◆ Exercise prompt ◆
Records follow. Select each line holding "SQUARE".

◆ Provided data ◆
>>>>

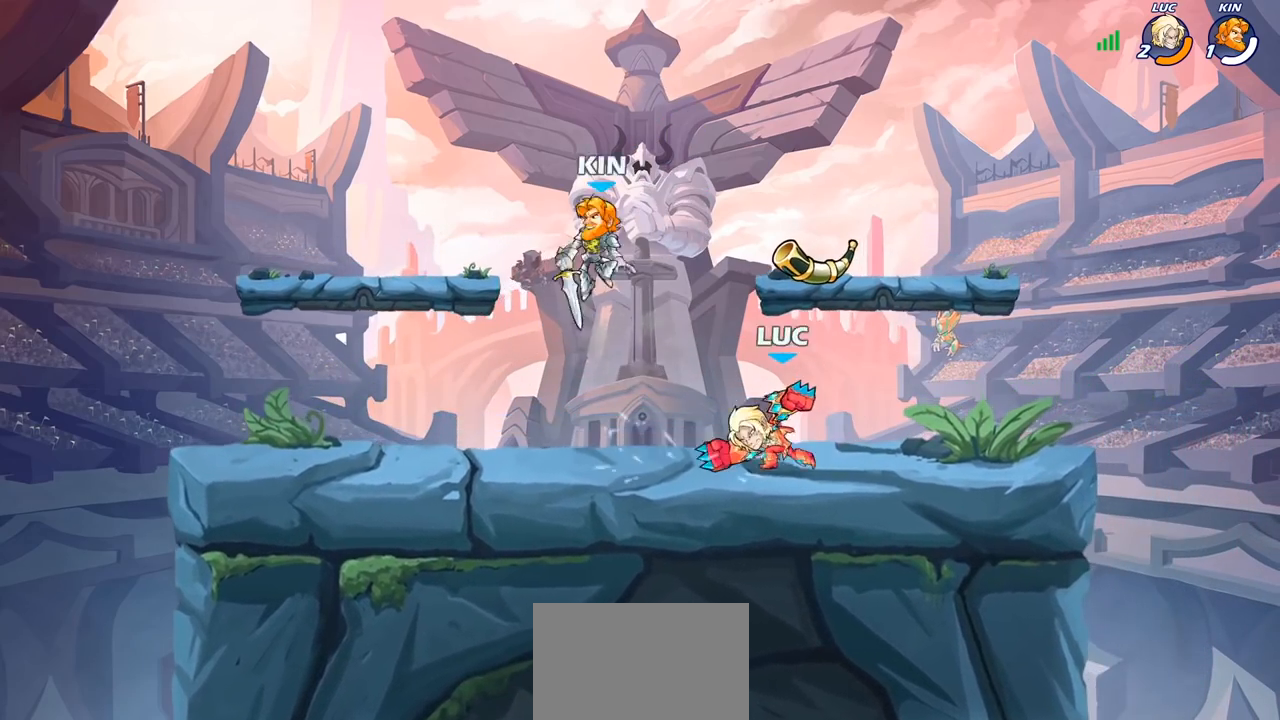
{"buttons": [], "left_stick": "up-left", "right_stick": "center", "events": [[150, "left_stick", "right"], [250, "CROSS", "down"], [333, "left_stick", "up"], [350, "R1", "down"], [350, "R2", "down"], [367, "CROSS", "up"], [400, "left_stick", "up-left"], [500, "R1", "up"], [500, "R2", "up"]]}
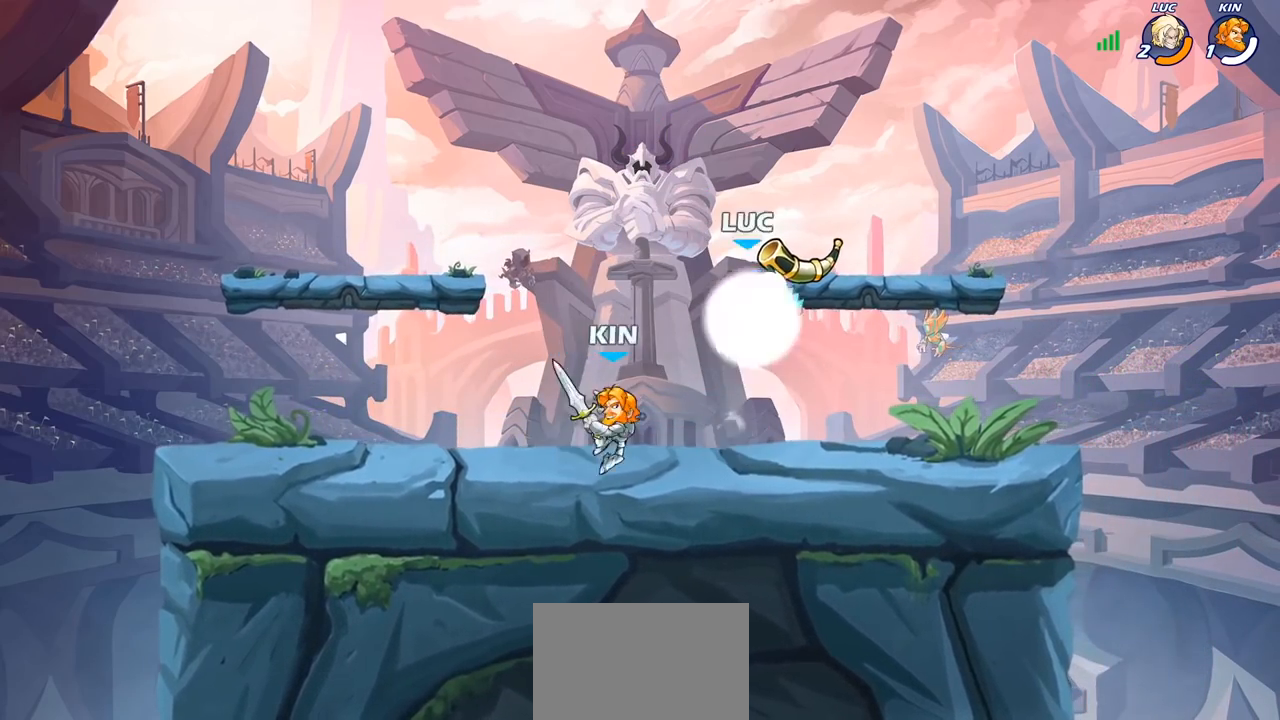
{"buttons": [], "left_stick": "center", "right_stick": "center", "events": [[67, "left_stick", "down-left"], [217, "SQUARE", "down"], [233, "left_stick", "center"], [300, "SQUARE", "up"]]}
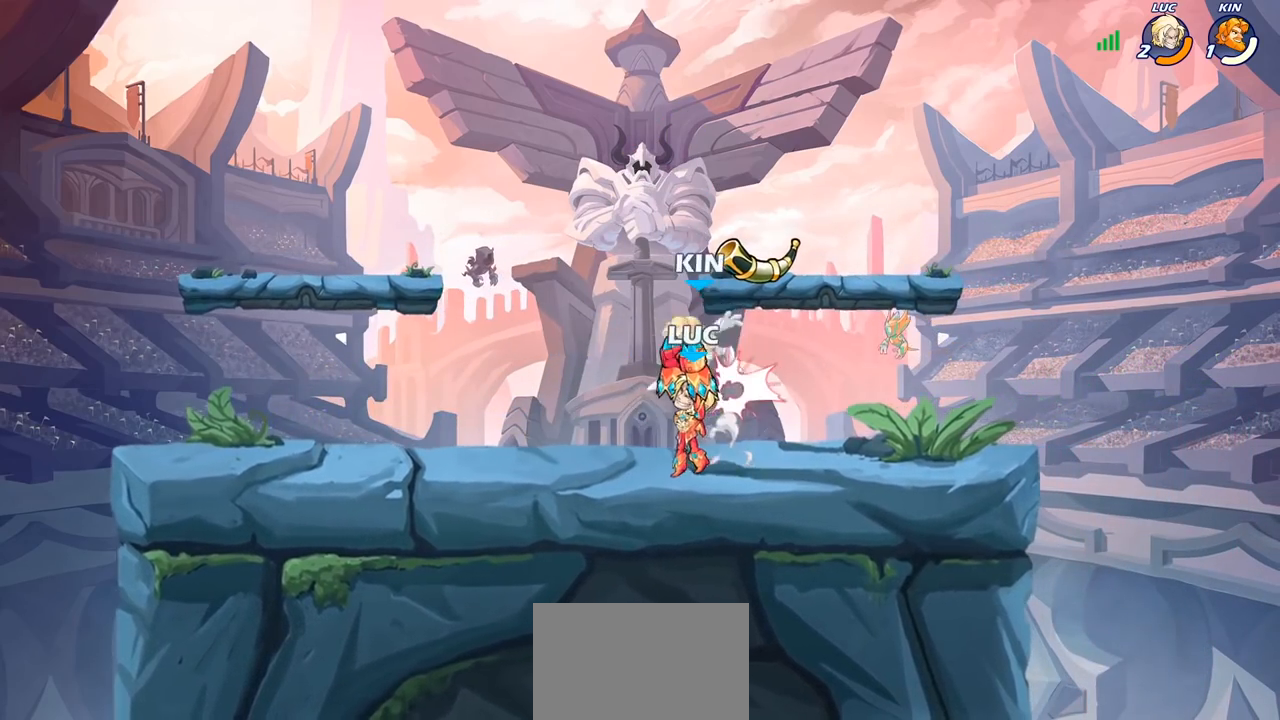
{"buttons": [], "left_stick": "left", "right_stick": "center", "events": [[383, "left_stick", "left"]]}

<<<<
>>>>

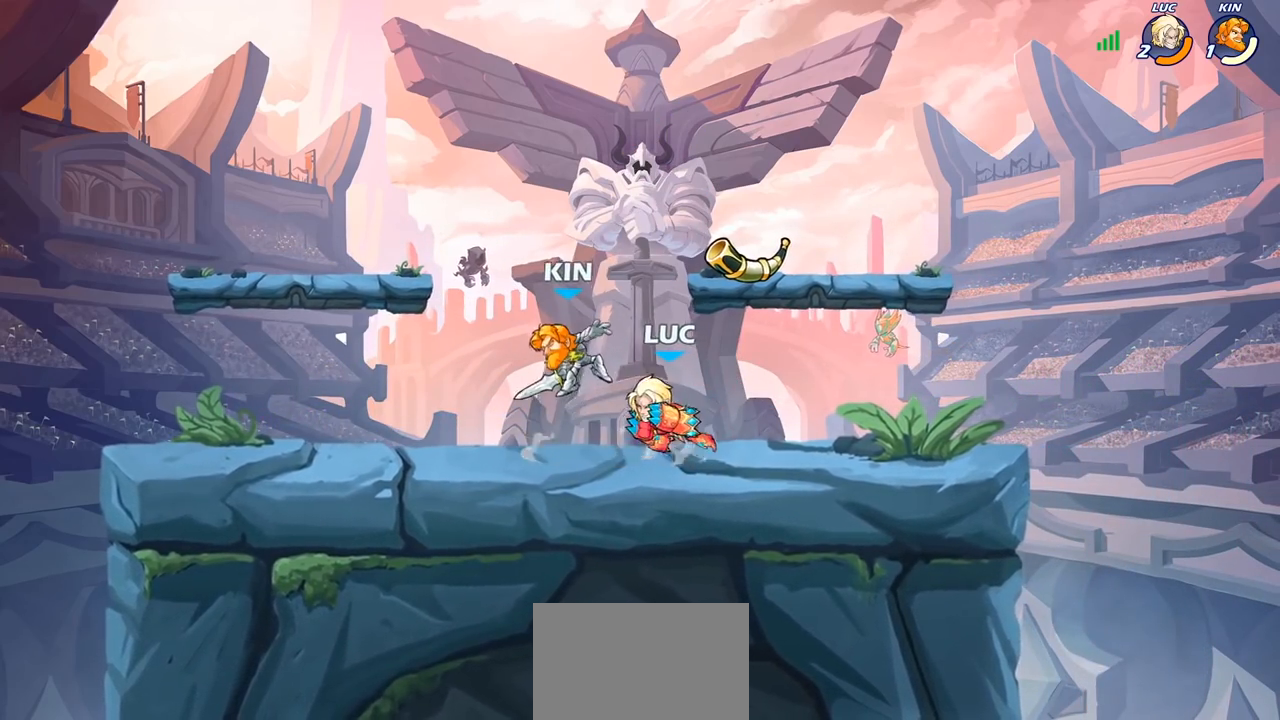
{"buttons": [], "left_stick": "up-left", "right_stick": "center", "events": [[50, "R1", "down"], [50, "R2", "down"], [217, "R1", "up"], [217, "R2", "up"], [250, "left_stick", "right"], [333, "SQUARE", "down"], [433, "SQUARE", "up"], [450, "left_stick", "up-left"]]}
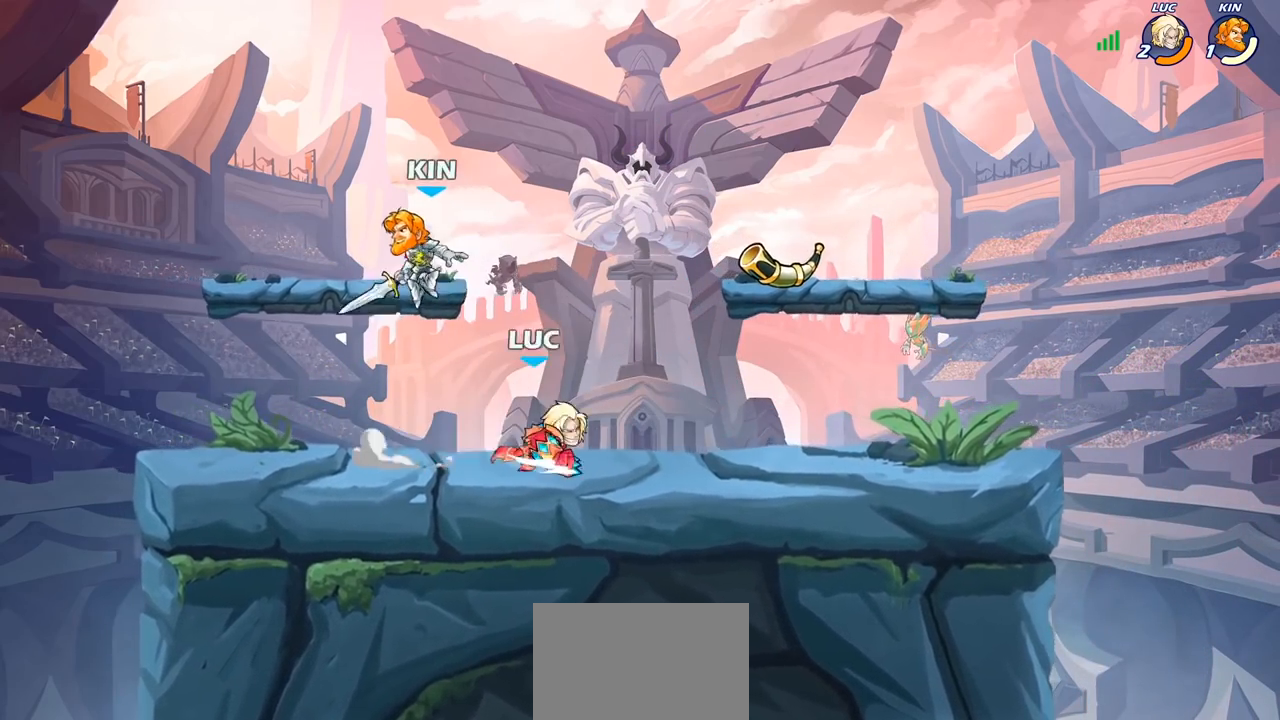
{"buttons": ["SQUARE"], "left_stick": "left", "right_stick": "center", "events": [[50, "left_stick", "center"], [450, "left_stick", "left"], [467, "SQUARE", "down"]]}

<<<<

◆ Solution to this problem ◆
{"buttons": [], "left_stick": "center", "right_stick": "center", "events": [[67, "left_stick", "down-left"], [217, "SQUARE", "down"], [233, "left_stick", "center"], [300, "SQUARE", "up"]]}
{"buttons": [], "left_stick": "up-left", "right_stick": "center", "events": [[50, "R1", "down"], [50, "R2", "down"], [217, "R1", "up"], [217, "R2", "up"], [250, "left_stick", "right"], [333, "SQUARE", "down"], [433, "SQUARE", "up"], [450, "left_stick", "up-left"]]}
{"buttons": ["SQUARE"], "left_stick": "left", "right_stick": "center", "events": [[50, "left_stick", "center"], [450, "left_stick", "left"], [467, "SQUARE", "down"]]}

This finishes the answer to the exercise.